Friday, March 21, 2014

Grit

There was a pretty interesting story on NPR the other day about how schools are starting to implement the of idea of grit into their curriculum. You know, School of Hard Knocks kind of stuff. They embrace failure as a means to greater learning and resilience. Which is all well and good, it just seems unsettling that schools have to teach something that used to be learned simply by living.

So it's been on my mind. And then I came across this article a few days ago about the Overprotected Child. It opens in a playground in Wales that resembles a junkyard - full of old tires and metal drums to light fires in (seriously, kids are lighting fires in them).  There are adult supervisors but for the most part the kids are free to roam the piles of wood and discarded furniture all in the name of imagination and childhood and fun. I understand the fear of them lobbing an arm off as they chop wood with a hatchet or fall onto a rusty nail. And yet I'm still going to side with the fire-builders on this one. Kids need time away from adults. And they need to do outrageous things that make them feel older and powerful. They need to be able to take their bikes and ride out into the world. They need to come across a problem and come up with a solution on their own. And also, kids get hurt. And they get hurt doing the most mundane things. I cracked open my head just spinning around to make myself dizzy and I spun into a mirror, and that was in the safety of my home with my mom watching.
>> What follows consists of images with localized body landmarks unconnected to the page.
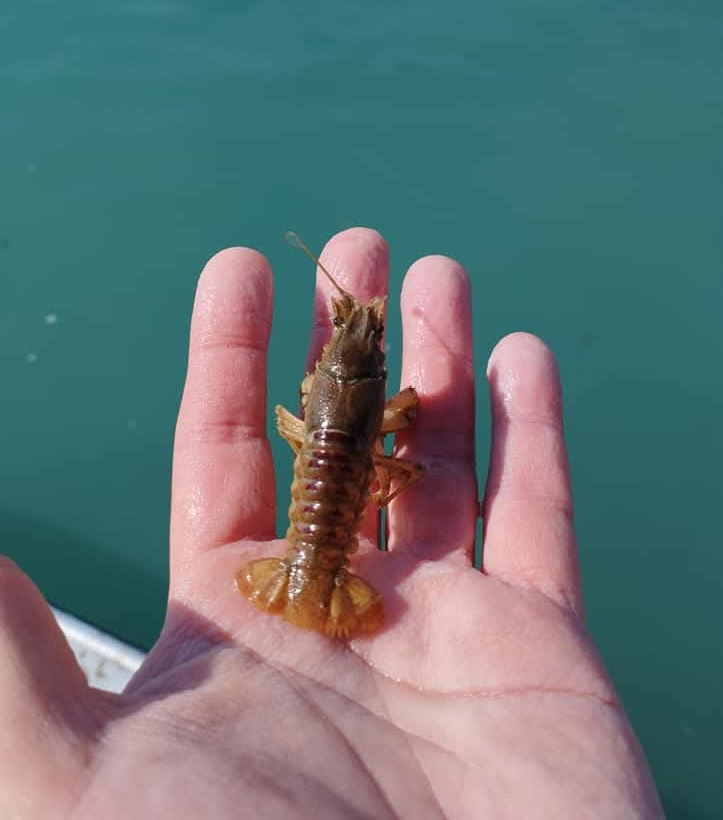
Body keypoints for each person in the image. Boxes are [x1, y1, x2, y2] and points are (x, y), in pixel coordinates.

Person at [0, 228, 663, 818]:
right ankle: (317, 571)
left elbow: (308, 413)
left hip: (305, 513)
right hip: (335, 515)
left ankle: (305, 568)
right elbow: (400, 417)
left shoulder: (310, 404)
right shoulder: (378, 396)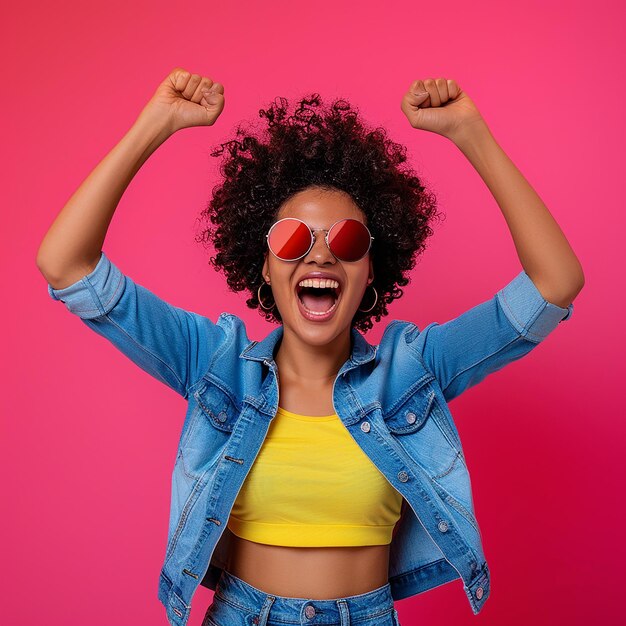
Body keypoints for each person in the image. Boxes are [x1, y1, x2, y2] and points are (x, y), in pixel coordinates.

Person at [37, 68, 584, 626]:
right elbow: (67, 266)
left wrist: (471, 133)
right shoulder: (214, 364)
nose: (319, 257)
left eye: (346, 241)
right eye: (293, 239)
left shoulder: (413, 370)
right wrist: (156, 124)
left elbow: (553, 286)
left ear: (371, 270)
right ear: (265, 266)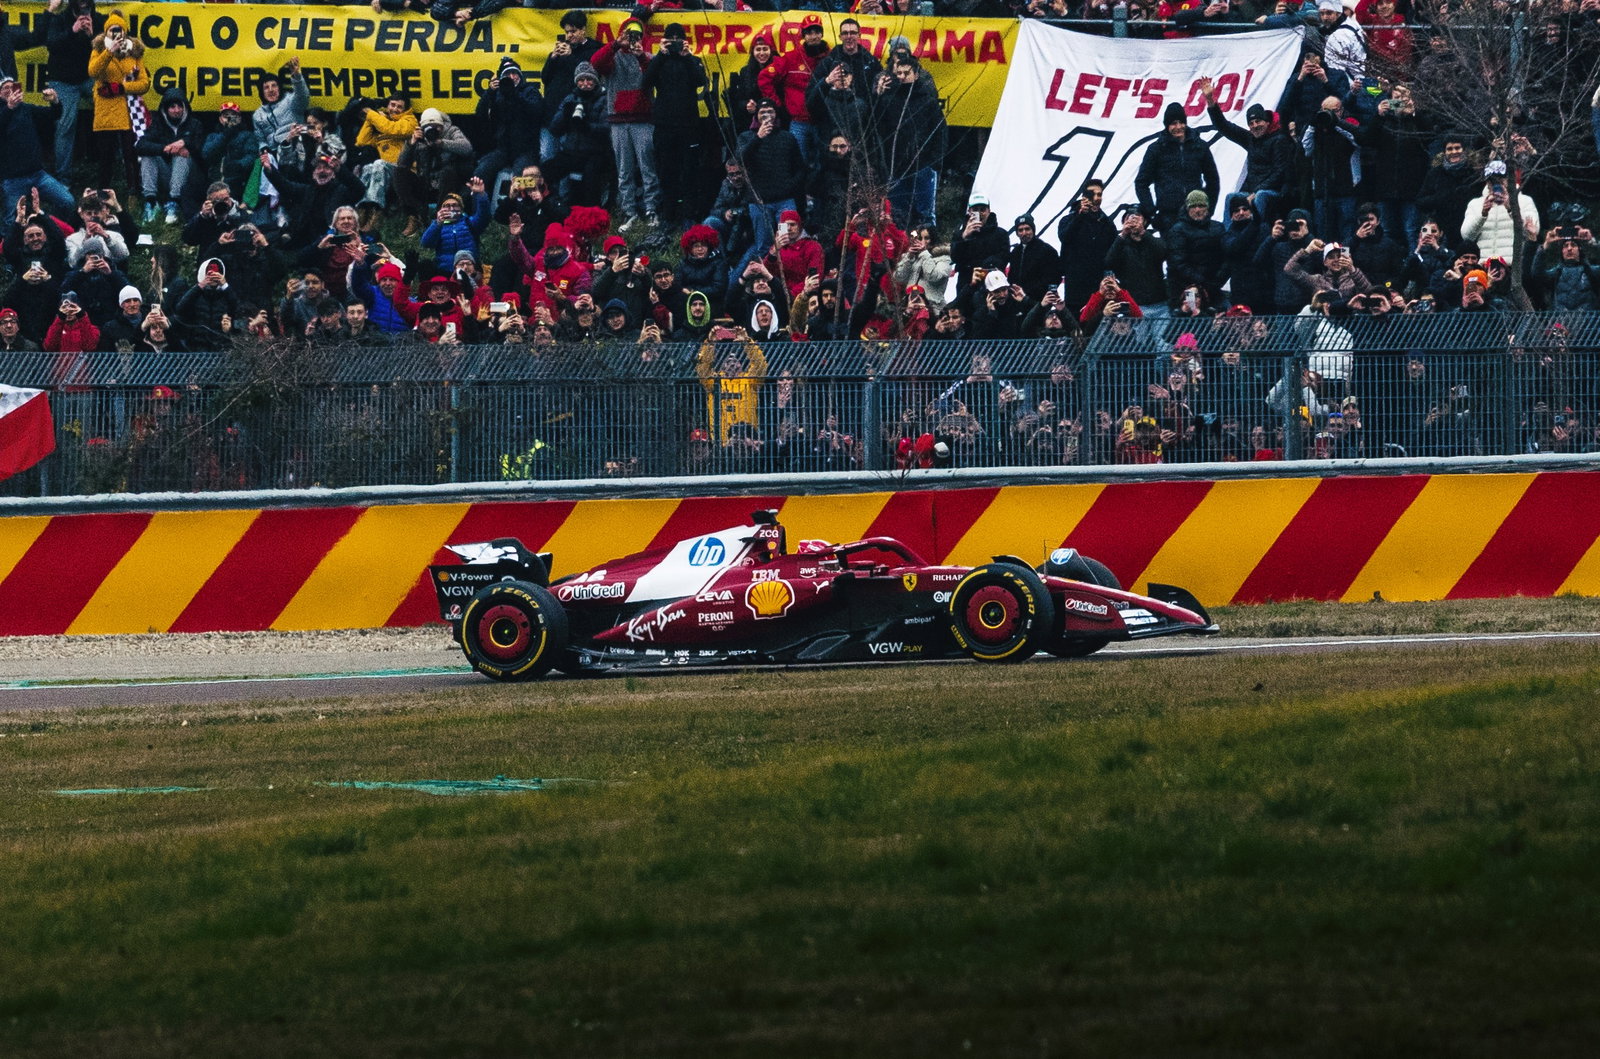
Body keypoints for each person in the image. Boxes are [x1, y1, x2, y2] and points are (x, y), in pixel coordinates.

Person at [593, 18, 661, 229]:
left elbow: (654, 74)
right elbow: (595, 63)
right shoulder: (612, 58)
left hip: (643, 119)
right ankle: (629, 211)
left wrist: (640, 56)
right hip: (618, 120)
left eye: (638, 36)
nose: (633, 40)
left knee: (647, 167)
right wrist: (615, 45)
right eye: (630, 35)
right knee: (624, 169)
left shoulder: (648, 57)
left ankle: (651, 209)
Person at [641, 23, 707, 230]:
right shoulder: (658, 61)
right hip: (664, 125)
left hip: (688, 125)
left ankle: (688, 214)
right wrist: (660, 55)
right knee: (666, 170)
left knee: (689, 170)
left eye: (679, 38)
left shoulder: (693, 60)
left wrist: (687, 56)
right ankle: (668, 214)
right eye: (672, 39)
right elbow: (646, 83)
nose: (675, 42)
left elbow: (700, 81)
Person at [1200, 78, 1293, 223]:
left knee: (1261, 196)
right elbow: (1224, 126)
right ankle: (1228, 238)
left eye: (1258, 121)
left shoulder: (1279, 140)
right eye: (1251, 123)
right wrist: (1211, 101)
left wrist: (1256, 192)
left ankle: (1258, 233)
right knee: (1231, 197)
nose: (1255, 126)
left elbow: (1279, 172)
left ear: (1267, 122)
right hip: (1252, 190)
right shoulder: (1250, 139)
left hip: (1273, 191)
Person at [872, 54, 945, 231]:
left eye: (906, 73)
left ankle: (928, 247)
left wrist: (935, 162)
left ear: (916, 74)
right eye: (899, 73)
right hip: (895, 167)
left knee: (925, 215)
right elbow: (876, 129)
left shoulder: (927, 100)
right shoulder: (887, 100)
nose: (902, 77)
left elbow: (940, 132)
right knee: (896, 215)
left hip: (923, 165)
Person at [85, 11, 146, 191]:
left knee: (130, 155)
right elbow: (93, 72)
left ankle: (134, 192)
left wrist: (122, 88)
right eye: (112, 30)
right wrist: (108, 52)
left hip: (129, 112)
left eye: (119, 30)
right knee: (106, 157)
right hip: (106, 112)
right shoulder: (98, 49)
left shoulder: (135, 52)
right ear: (106, 32)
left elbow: (144, 83)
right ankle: (103, 193)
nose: (116, 34)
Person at [1135, 102, 1218, 234]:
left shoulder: (1200, 146)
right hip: (1168, 216)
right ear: (1167, 126)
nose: (1178, 127)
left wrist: (1209, 209)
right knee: (1173, 253)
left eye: (1181, 122)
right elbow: (1141, 182)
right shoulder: (1156, 149)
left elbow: (1213, 180)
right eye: (1173, 123)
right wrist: (1151, 212)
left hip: (1196, 213)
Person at [0, 77, 76, 219]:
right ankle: (11, 240)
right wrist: (9, 108)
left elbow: (54, 115)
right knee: (10, 219)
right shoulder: (3, 112)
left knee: (67, 201)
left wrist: (55, 102)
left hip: (37, 174)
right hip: (12, 179)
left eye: (14, 87)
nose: (11, 91)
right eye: (6, 88)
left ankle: (52, 229)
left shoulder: (27, 109)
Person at [45, 0, 103, 179]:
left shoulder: (100, 20)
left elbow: (108, 53)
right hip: (63, 80)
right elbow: (51, 45)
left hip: (89, 77)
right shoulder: (60, 19)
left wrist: (93, 36)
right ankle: (63, 178)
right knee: (65, 125)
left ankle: (113, 167)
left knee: (113, 108)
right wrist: (73, 31)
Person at [760, 15, 825, 166]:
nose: (813, 36)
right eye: (809, 32)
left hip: (822, 122)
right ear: (803, 35)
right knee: (797, 162)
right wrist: (776, 105)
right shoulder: (791, 58)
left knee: (821, 164)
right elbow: (764, 78)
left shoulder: (829, 57)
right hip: (798, 123)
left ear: (822, 34)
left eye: (817, 31)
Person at [135, 87, 202, 225]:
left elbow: (201, 145)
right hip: (166, 174)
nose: (176, 110)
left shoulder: (195, 124)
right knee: (148, 156)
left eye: (179, 106)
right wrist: (165, 148)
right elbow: (140, 145)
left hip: (190, 176)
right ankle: (151, 201)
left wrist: (184, 143)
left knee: (182, 156)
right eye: (172, 107)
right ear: (166, 109)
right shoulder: (158, 125)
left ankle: (174, 202)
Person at [473, 57, 545, 187]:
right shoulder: (497, 93)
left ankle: (521, 205)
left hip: (525, 150)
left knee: (521, 180)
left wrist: (515, 96)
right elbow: (480, 114)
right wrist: (489, 93)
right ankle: (479, 204)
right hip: (503, 149)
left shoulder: (530, 91)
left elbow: (537, 111)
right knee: (480, 173)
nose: (512, 77)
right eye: (507, 74)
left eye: (515, 73)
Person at [1056, 179, 1117, 319]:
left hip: (1098, 284)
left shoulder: (1106, 222)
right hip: (1076, 285)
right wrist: (1080, 215)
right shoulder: (1068, 219)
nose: (1096, 198)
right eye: (1092, 194)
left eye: (1099, 194)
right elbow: (1065, 237)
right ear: (1084, 196)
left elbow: (1114, 250)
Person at [1461, 160, 1539, 264]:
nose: (1496, 183)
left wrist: (1511, 208)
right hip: (1484, 265)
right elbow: (1467, 237)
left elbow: (1533, 232)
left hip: (1512, 266)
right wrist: (1482, 215)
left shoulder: (1524, 200)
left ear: (1508, 179)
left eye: (1501, 179)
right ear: (1487, 182)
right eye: (1492, 180)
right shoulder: (1475, 204)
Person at [355, 93, 419, 212]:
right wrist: (371, 119)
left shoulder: (410, 121)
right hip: (385, 170)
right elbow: (361, 141)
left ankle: (376, 209)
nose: (395, 109)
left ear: (405, 109)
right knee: (369, 167)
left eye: (399, 107)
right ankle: (362, 208)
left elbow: (391, 129)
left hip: (406, 170)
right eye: (392, 105)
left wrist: (371, 114)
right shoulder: (382, 121)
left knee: (379, 164)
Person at [1105, 206, 1169, 317]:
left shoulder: (1153, 238)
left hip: (1160, 303)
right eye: (1129, 218)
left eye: (1138, 218)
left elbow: (1163, 252)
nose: (1133, 221)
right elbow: (1109, 262)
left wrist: (1143, 233)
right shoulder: (1120, 243)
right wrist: (1123, 234)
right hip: (1135, 304)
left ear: (1145, 221)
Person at [1006, 213, 1061, 301]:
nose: (1024, 233)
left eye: (1027, 229)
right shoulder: (1015, 252)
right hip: (1017, 300)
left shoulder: (1047, 251)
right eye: (1020, 230)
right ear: (1016, 233)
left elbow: (1054, 279)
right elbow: (1011, 276)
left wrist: (1029, 293)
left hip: (1039, 301)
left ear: (1033, 230)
The worrier in me kind of panicked with I read about all the seemingly dangerous things these kids were doing. But then the author noted that the people who run it keep an injury log and there hadn't been anything more serious than the scraped knees that always come with playing. Not any of them have burned up from lighting a fire in a metal drum. She also noted that she figured out her 10 year old daughter had only spend about 10 minutes completely unsupervised in the whole of her lifetime. Ten minutes! That's 10 whole years entirely in contact with an adult. This seems shocking to me. Although it I also walked to kindergarten with just Gina, who was 7, in Pomona. We regularly walked down to the liquor store for candy. We had a pile of wood with nails in it on the side of the house that we always played in. So did our neighbor. If you ask my siblings what the best park was they would say the one that had the enormous metal slide that didn't have any railings and that you could easily fit 20 kids on. It's gone now, along with all the other really fun stuff. Which is such a big shame.

Let your kids be free! (So says the childless spinster.)

6 comments:

L and J said...

I think any child would be absolutely privileged to have you as a mother. I needed this today, thank you :)

L and J said...

I think any child would be absolutely privileged to have you as a mother. I needed this today, thank you :)

L and J said...

I think any child would be absolutely privileged to have you as a mother. I needed this today, thank you :)

L and J said...

I think any child would be absolutely privileged to have you as a mother. I needed this today, thank you :)

Tessy said...

This has got me thinking... Thanks spinster :p

Pragmatic Totheend said...

Absolutely right. I am in India where we would call all this supervision as pretentious but for some reason it caught up here as well. There are parents who visit school regularly to question the management about safety and stuff like that. Kids need their time alone and I had a lot of alone time as a kid and am still in one piece. It is nice to know there are like minded people.